Return exactly the span of lines in the following data that opens with the line containing "index pip: (360, 227)" and closes with the line containing "middle dip: (394, 339)". Include nothing else.

** Material to process follows **

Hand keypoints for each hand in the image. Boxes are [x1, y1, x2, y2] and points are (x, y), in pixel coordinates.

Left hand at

** End of Material to process **
** Material to process follows **

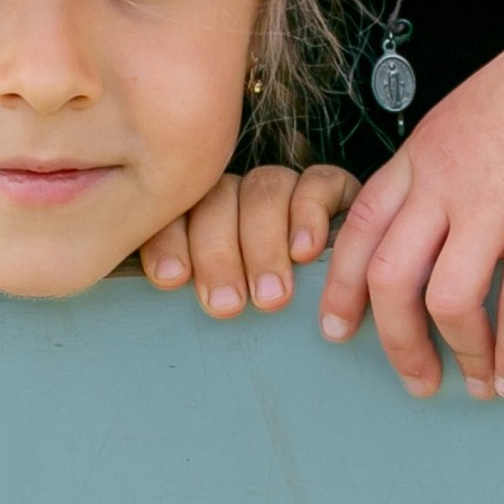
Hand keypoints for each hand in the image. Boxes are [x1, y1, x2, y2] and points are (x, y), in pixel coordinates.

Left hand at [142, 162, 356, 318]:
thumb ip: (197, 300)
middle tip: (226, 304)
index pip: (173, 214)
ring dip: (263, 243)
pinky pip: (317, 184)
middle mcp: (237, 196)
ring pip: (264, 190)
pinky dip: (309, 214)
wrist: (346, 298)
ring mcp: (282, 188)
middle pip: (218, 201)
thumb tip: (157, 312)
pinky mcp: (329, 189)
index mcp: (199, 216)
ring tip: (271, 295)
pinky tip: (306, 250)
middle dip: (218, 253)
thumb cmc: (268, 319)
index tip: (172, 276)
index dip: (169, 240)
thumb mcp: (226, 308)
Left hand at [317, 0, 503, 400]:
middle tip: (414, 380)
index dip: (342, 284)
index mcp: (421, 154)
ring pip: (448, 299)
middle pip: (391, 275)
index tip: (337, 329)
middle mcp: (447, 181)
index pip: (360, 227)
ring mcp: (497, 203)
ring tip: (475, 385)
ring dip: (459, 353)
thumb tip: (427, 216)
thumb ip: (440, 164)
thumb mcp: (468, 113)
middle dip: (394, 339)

** End of Material to process **

■ **Response to this exercise**
index pip: (360, 227)
ring mcp: (497, 203)
ring tip: (475, 385)
ring dip: (459, 353)
thumb tip: (427, 216)
thumb ip: (440, 164)
thumb mcp: (468, 113)
middle dip: (394, 339)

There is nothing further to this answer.